• Request
Please transcribe the lines below, from the line holding "de Machine Learning**<br>" through the last line, inclusive.

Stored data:
○ ○ ○

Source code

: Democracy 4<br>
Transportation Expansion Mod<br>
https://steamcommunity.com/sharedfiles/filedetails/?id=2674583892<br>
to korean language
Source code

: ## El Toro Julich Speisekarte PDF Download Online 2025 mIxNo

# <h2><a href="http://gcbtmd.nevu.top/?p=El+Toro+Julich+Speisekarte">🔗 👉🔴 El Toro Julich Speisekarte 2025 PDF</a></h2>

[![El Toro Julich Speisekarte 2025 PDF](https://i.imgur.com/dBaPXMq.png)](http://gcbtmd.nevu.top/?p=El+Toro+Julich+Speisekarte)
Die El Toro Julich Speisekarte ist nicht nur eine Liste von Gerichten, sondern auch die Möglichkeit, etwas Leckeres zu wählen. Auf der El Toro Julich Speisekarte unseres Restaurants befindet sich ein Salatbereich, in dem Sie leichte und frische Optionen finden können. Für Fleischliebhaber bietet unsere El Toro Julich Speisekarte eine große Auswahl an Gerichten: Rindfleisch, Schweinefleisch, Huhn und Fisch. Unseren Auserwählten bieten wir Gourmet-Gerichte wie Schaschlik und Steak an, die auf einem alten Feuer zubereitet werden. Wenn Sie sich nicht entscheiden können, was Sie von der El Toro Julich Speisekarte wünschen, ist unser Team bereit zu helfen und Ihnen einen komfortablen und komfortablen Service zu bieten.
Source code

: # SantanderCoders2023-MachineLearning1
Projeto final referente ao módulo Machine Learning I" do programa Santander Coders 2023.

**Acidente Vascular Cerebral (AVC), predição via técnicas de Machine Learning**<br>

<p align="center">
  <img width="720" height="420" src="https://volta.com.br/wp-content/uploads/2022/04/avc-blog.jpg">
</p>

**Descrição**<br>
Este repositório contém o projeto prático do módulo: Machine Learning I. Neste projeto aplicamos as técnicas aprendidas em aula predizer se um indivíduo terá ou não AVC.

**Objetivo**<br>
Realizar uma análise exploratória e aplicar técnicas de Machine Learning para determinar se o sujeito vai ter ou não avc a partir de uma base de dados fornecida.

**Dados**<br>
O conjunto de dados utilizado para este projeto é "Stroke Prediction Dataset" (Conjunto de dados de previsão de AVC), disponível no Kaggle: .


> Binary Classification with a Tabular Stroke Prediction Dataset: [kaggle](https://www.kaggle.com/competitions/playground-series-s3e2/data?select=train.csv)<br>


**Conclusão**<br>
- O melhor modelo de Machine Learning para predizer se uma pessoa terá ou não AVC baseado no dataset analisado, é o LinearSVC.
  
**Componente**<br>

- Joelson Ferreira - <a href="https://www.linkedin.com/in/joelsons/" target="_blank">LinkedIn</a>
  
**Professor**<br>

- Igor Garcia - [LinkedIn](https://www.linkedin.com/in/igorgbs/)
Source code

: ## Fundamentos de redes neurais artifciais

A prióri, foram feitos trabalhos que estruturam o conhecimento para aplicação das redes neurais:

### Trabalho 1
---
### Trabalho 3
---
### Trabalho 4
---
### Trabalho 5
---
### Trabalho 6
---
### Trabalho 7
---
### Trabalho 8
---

○ ○ ○

• Task result
**Acidente Vascular Cerebral (AVC), predição via técnicas de Machine Learning**<br>

<p align="center">
  <img width="720" height="420" src="https://volta.com.br/wp-content/uploads/2022/04/avc-blog.jpg">
</p>

**Descrição**<br>
Este repositório contém o projeto prático do módulo: Machine Learning I. Neste projeto aplicamos as técnicas aprendidas em aula predizer se um indivíduo terá ou não AVC.

**Objetivo**<br>
Realizar uma análise exploratória e aplicar técnicas de Machine Learning para determinar se o sujeito vai ter ou não avc a partir de uma base de dados fornecida.

**Dados**<br>
O conjunto de dados utilizado para este projeto é "Stroke Prediction Dataset" (Conjunto de dados de previsão de AVC), disponível no Kaggle: .


> Binary Classification with a Tabular Stroke Prediction Dataset: [kaggle](https://www.kaggle.com/competitions/playground-series-s3e2/data?select=train.csv)<br>


**Conclusão**<br>
- O melhor modelo de Machine Learning para predizer se uma pessoa terá ou não AVC baseado no dataset analisado, é o LinearSVC.
  
**Componente**<br>

- Joelson Ferreira - <a href="https://www.linkedin.com/in/joelsons/" target="_blank">LinkedIn</a>
  
**Professor**<br>

- Igor Garcia - [LinkedIn](https://www.linkedin.com/in/igorgbs/)
Source code

: ## Fundamentos de redes neurais artifciais

A prióri, foram feitos trabalhos que estruturam o conhecimento para aplicação das redes neurais:

### Trabalho 1
---
### Trabalho 3
---
### Trabalho 4
---
### Trabalho 5
---
### Trabalho 6
---
### Trabalho 7
---
### Trabalho 8
---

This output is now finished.